To ensure that unused medications are safely collected and disposed of, this legislation requires manufacturers of controlled substances in Massachusetts to participate in either a drug stewardship program or an alternative plan as determined by DPH.
Over the past few years, the Legislature’s efforts related to substance addiction have focused on behavioral health and the prevalence of co-occurring disorders. This legislation requires the Health Policy Commission to conduct a study on access to dual-diagnosis treatment in the Commonwealth for children, adolescents and adults.

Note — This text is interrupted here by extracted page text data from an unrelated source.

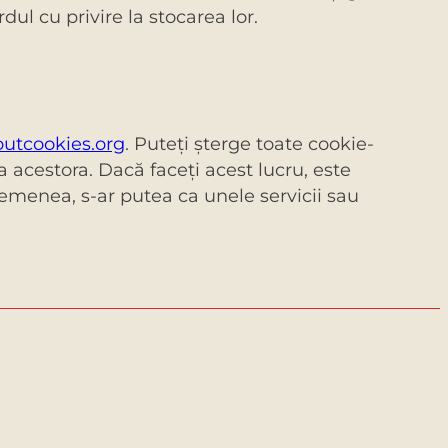
dul cu privire la stocarea lor.
utcookies.org
. Puteți șterge toate cookie-
 acestora. Dacă faceţi acest lucru, este
asemenea, s-ar putea ca unele servicii sau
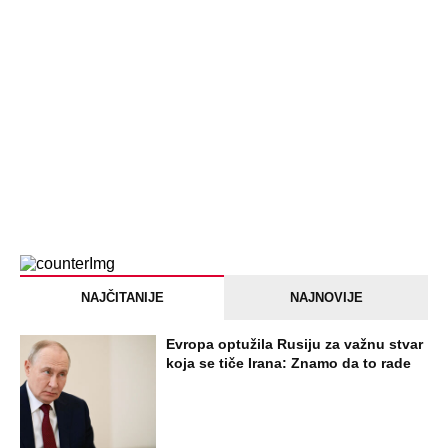
SVE NAJČITANIJE VESTI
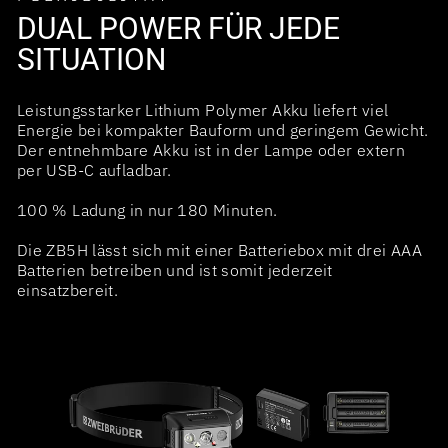
DUAL POWER FÜR JEDE
SITUATION
Leistungsstarker Lithium Polymer Akku liefert viel
Energie bei kompakter Bauform und geringem Gewicht.
Der entnehmbare Akku ist in der Lampe oder extern
per USB-C aufladbar.
100 % Ladung in nur 180 Minuten.
Die ZB5H lässt sich mit einer Batteriebox mit drei AAA
Batterien betreiben und ist somit jederzeit
einsatzbereit.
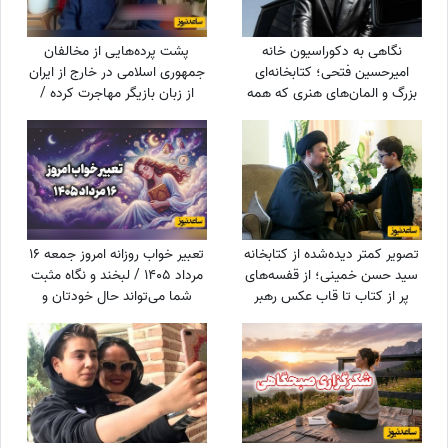
نگاهی به دکوراسیون خانه
پشت پرده‌هایی از مخالفان
امیرحسین فتحی؛ کتابخانه‌ای
جمهوری اسلامی در خارج از ایران
بزرگ و المان‌های هنری که همه
از زبان بازیگر مهاجرت کرده /
را غافلگیر کرد/ بیخود نیست
حامیان جمهوری اسلامی جان
بهش میگن آقازاده سینمای ایران
خود را هم می‌دهند
تصویر کمتر دیده‌شده از کتابخانه
تعبیر خواب روزانه امروز جمعه 16
سید حسن خمینی؛ از قفسه‌های
مرداد 1405 / لبخند و نگاه مثبت
پر از کتاب تا قاب عکس رهبر
شما می‌تواند حال خودتان و
شهید
اطرافیانتان را بهتر کند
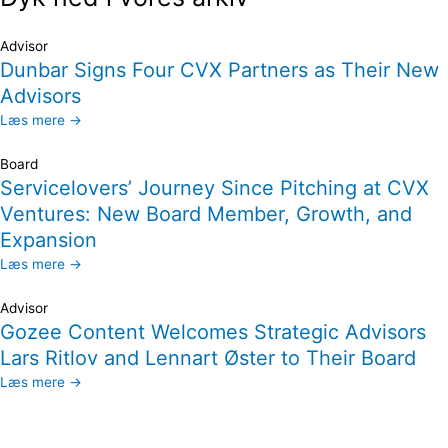
Advisor
Dunbar Signs Four CVX Partners as Their New
Advisors
Læs mere →
Board
Servicelovers’ Journey Since Pitching at CVX
Ventures: New Board Member, Growth, and
Expansion
Læs mere →
Advisor
Gozee Content Welcomes Strategic Advisors
Lars Ritlov and Lennart Øster to Their Board
Læs mere →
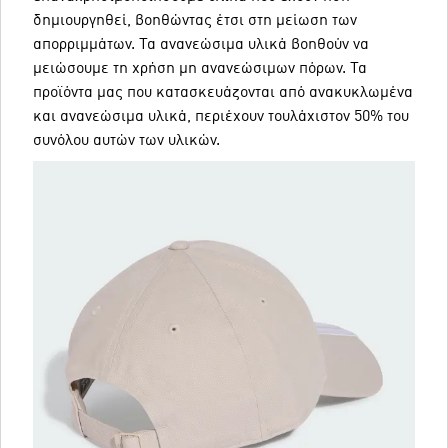
δημιουργηθεί, βοηθώντας έτσι στη μείωση των
απορριμμάτων. Τα ανανεώσιμα υλικά βοηθούν να
μειώσουμε τη χρήση μη ανανεώσιμων πόρων. Τα
προϊόντα μας που κατασκευάζονται από ανακυκλωμένα
και ανανεώσιμα υλικά, περιέχουν τουλάχιστον 50% του
συνόλου αυτών των υλικών.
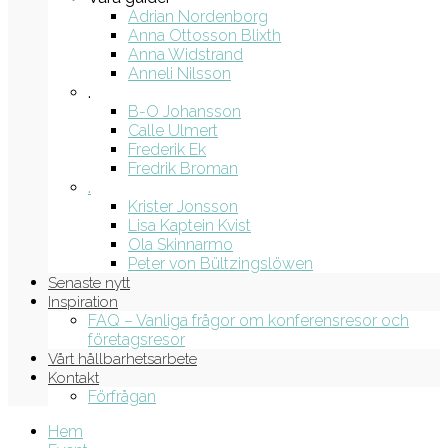
Adrian Nordenborg
Anna Ottosson Blixth
Anna Widstrand
Anneli Nilsson
.
B-O Johansson
Calle Ulmert
Frederik Ek
Fredrik Broman
.
Krister Jonsson
Lisa Kaptein Kvist
Ola Skinnarmo
Peter von Bültzingslöwen
Senaste nytt
Inspiration
FAQ – Vanliga frågor om konferensresor och
företagsresor
Vårt hållbarhetsarbete
Kontakt
Förfrågan
Hem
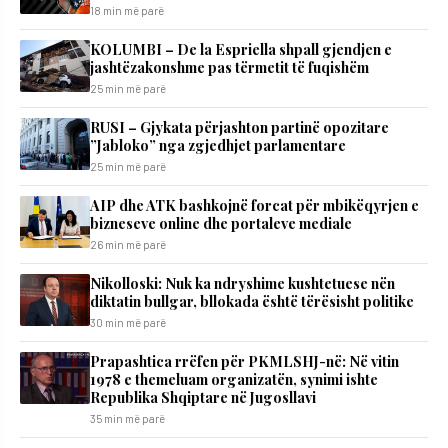
18 min më parë
KOLUMBI – De la Espriella shpall gjendjen e
jashtëzakonshme pas tërmetit të fuqishëm
25 min më parë
RUSI – Gjykata përjashton partinë opozitare
”Jabloko” nga zgjedhjet parlamentare
25 min më parë
AIP dhe ATK bashkojnë forcat për mbikëqyrjen e
bizneseve online dhe portaleve mediale
26 min më parë
Nikolloski: Nuk ka ndryshime kushtetuese nën
diktatin bullgar, bllokada është tërësisht politike
30 min më parë
Prapashtica rrëfen për PKMLSHJ-në: Në vitin
1978 e themeluam organizatën, synimi ishte
Republika Shqiptare në Jugosllavi
35 min më parë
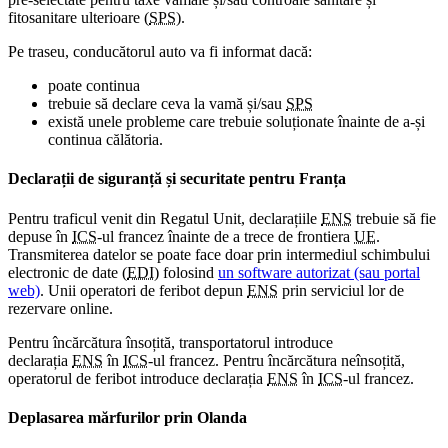
fitosanitare ulterioare (
SPS
).
Pe traseu, conducătorul auto va fi informat dacă:
poate continua
trebuie să declare ceva la vamă și/sau
SPS
există unele probleme care trebuie soluționate înainte de a-și
continua călătoria.
Declarații de siguranță și securitate pentru Franța
Pentru traficul venit din Regatul Unit, declarațiile
ENS
trebuie să fie
depuse în
ICS
-ul francez înainte de a trece de frontiera
UE
.
Transmiterea datelor se poate face doar prin intermediul schimbului
electronic de date (
EDI
) folosind
un software autorizat (sau portal
web)
. Unii operatori de feribot depun
ENS
prin serviciul lor de
rezervare online.
Pentru încărcătura însoțită, transportatorul introduce
declarația
ENS
în
ICS
-ul francez. Pentru încărcătura neînsoțită,
operatorul de feribot introduce declarația
ENS
în
ICS
-ul francez.
Deplasarea mărfurilor prin Olanda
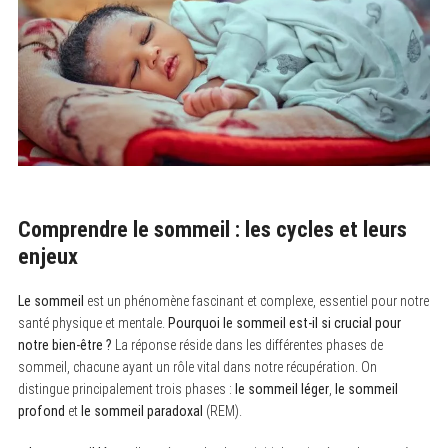
Comprendre le sommeil : les cycles et leurs
enjeux
Le sommeil
est un phénomène fascinant et complexe, essentiel pour notre
santé physique et mentale.
Pourquoi le sommeil est-il si crucial pour
notre bien-être ?
La réponse réside dans les différentes phases de
sommeil, chacune ayant un rôle vital dans notre récupération. On
distingue principalement trois phases :
le sommeil léger
,
le sommeil
profond
et
le sommeil paradoxal
(REM).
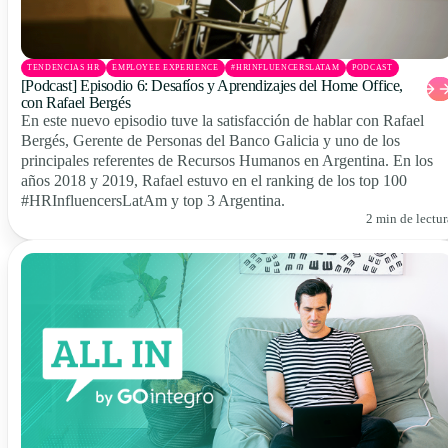
TENDENCIAS HR
EMPLOYEE EXPERIENCE
#HRINFLUENCERSLATAM
PODCAST
[Podcast] Episodio 6: Desafíos y Aprendizajes del Home Office,
con Rafael Bergés
En este nuevo episodio tuve la satisfacción de hablar con Rafael
Bergés, Gerente de Personas del Banco Galicia y uno de los
principales referentes de Recursos Humanos en Argentina. En los
años 2018 y 2019, Rafael estuvo en el ranking de los top 100
#HRInfluencersLatAm y top 3 Argentina.
2 min de lectur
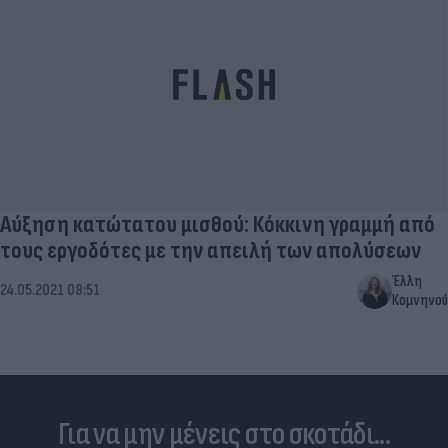
Αύξηση κατώτατου μισθού: Κόκκινη γραμμή από
τους εργοδότες με την απειλή των απολύσεων
Έλλη
24.05.2021 08:51
Κομνηνού
Για να μην μένεις στο σκοτάδι...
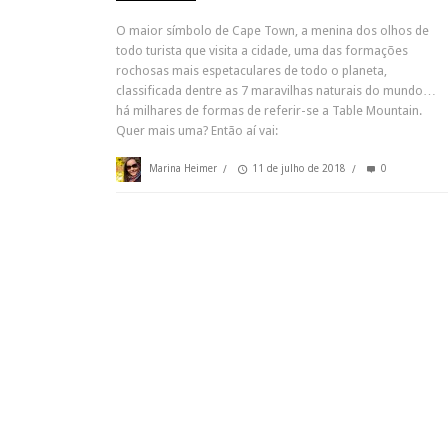
O maior símbolo de Cape Town, a menina dos olhos de
todo turista que visita a cidade, uma das formações
rochosas mais espetaculares de todo o planeta,
classificada dentre as 7 maravilhas naturais do mundo…
há milhares de formas de referir-se a Table Mountain.
Quer mais uma? Então aí vai:
Marina Heimer
/
11 de julho de 2018
/
0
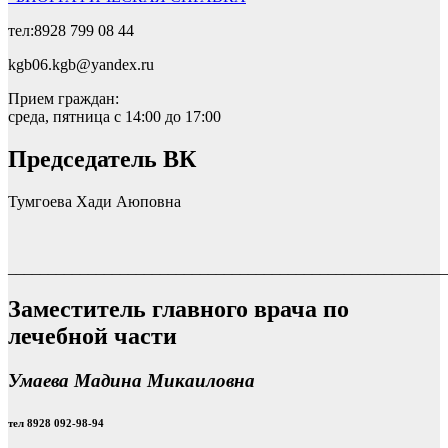
тел:8928 799 08 44
kgb06.kgb@yandex.ru
Прием граждан:
среда, пятница с 14:00 до 17:00
Председатель ВК
Тумгоева Хади Аюповна
_______________________________________________________
Заместитель главного врача по
лечебной части
Умаева Мадина Микаиловна
тел 8928 092-98-94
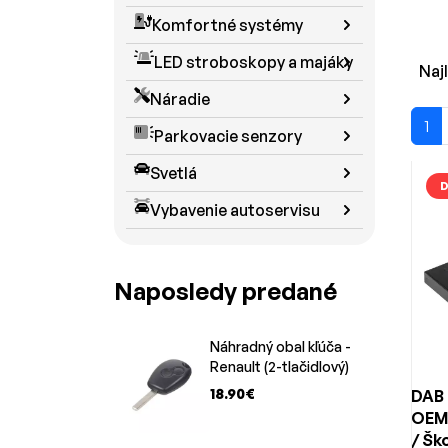
zariad
Komfortné systémy
Naše p
LED stroboskopy a majáky
moder
Naj
S jedn
Náradie
Volksw
1
Parkovacie senzory
Kľú
Svetlá
D
Vybavenie autoservisu
Bluet
autorá
Audio
Naposledy predané
USB al
Modul
vozidl
Náhradný obal kľúča -
Prepo
Renault (2-tlačidlový)
inštalá
18.90€
DAB 
OEM 
Pre
/ Šk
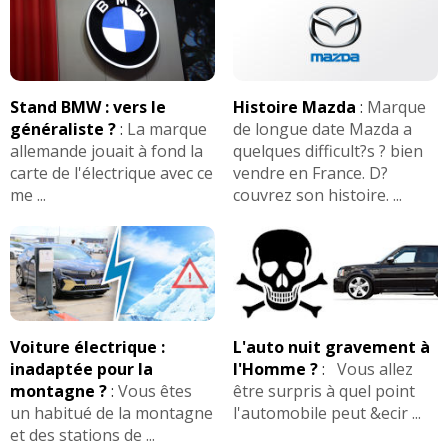
Stand BMW : vers le
Histoire Mazda
:
Marque
généraliste ?
:
La marque
de longue date Mazda a
allemande jouait à fond la
quelques difficult?s ? bien
carte de l'électrique avec ce
vendre en France. D?
me ...
couvrez son histoire. ...
Voiture électrique :
L'auto nuit gravement à
inadaptée pour la
l'Homme ?
:
Vous allez
montagne ?
:
Vous êtes
être surpris à quel point
un habitué de la montagne
l'automobile peut &ecir ...
et des stations de ...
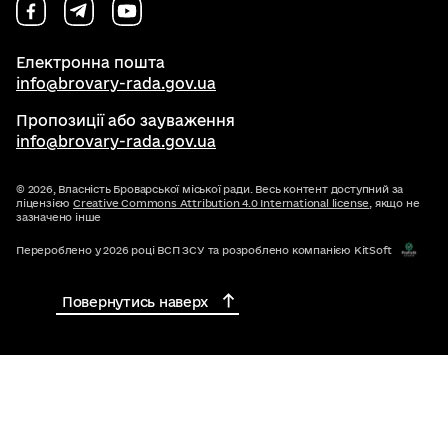
Електронна пошта
info@brovary-rada.gov.ua
Пропозиції або зауваження
info@brovary-rada.gov.ua
© 2026,
Власність Броварської міської ради. Весь контент доступний за
ліцензією
Creative Commons Attribution 4.0 International license
, якщо не
зазначено інше
Перероблено у 2026 році ВСП ЗСУ та розроблено компанією KitSoft
Повернутись наверх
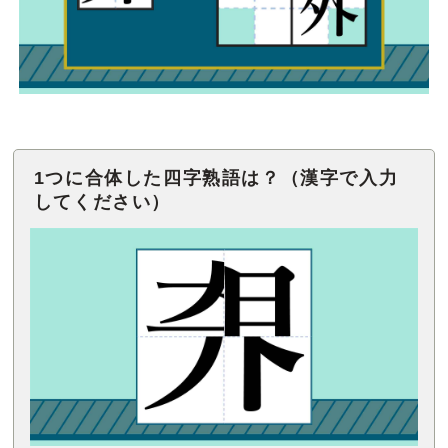
1つに合体した四字熟語は？（漢字で入力
してください）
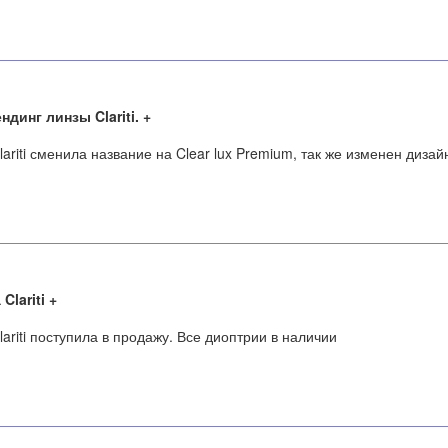
ндинг линзы Clariti.
lariti сменила название на Clear lux Premium, так же изменен диза
Clariti
lariti поступила в продажу. Все диоптрии в наличии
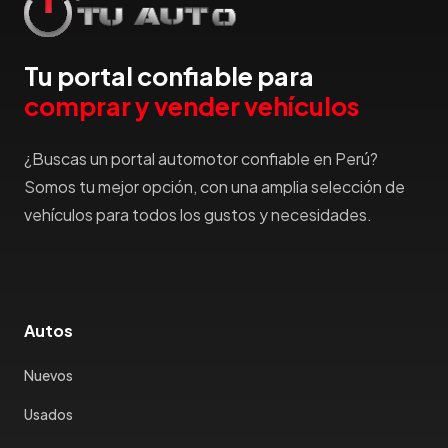
Tu portal confiable para
comprar y vender vehículos
¿Buscas un portal automotor confiable en Perú?
Somos tu mejor opción, con una amplia selección de
vehículos para todos los gustos y necesidades.
Autos
Nuevos
Usados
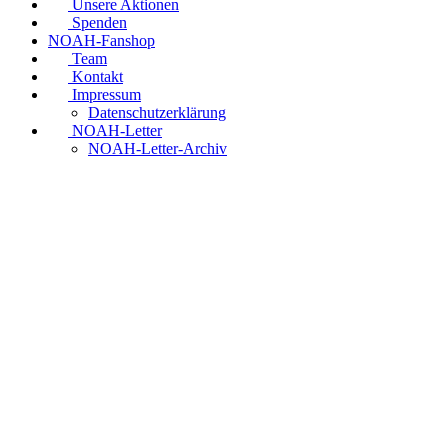
Unsere Aktionen
Spenden
NOAH-Fanshop
Team
Kontakt
Impressum
Datenschutzerklärung
NOAH-Letter
NOAH-Letter-Archiv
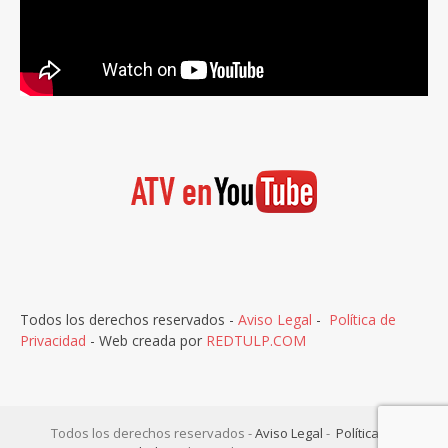
Todos los derechos reservados -
Aviso Legal
-
Política de
Privacidad
- Web creada por
REDTULP.COM
Todos los derechos reservados -
Aviso Legal
-
Política de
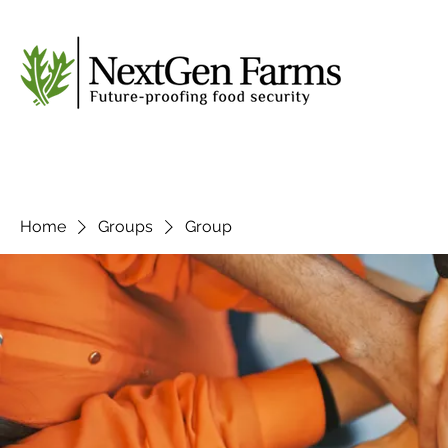
Home
Groups
Group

To help ensure parity between behavioral and physical health care, the legislation also requires insurance companies to report annually on their denied claims.
This bill also:
- Requires that contact information for all insurers be posted on the bed-finder tool website and updates the law to ensure the site is available 24 hours a day;
- Requires that patients being discharged from substance addiction receive information on all FDA-approved medication-assisted therapies;
- Ensures civil-liability protection for individuals who administer Narcan;
- Updates the training guidelines for all practitioners who prescribe controlled substances;
This legislation follows a 65.2% increase in substance addiction funding since FY12 and the landmark substance addiction law passed in 2014 which, for the first time, mandated detox and stabilization coverage. The two bills are intended to complement each other and reflect a consensus-driven approach.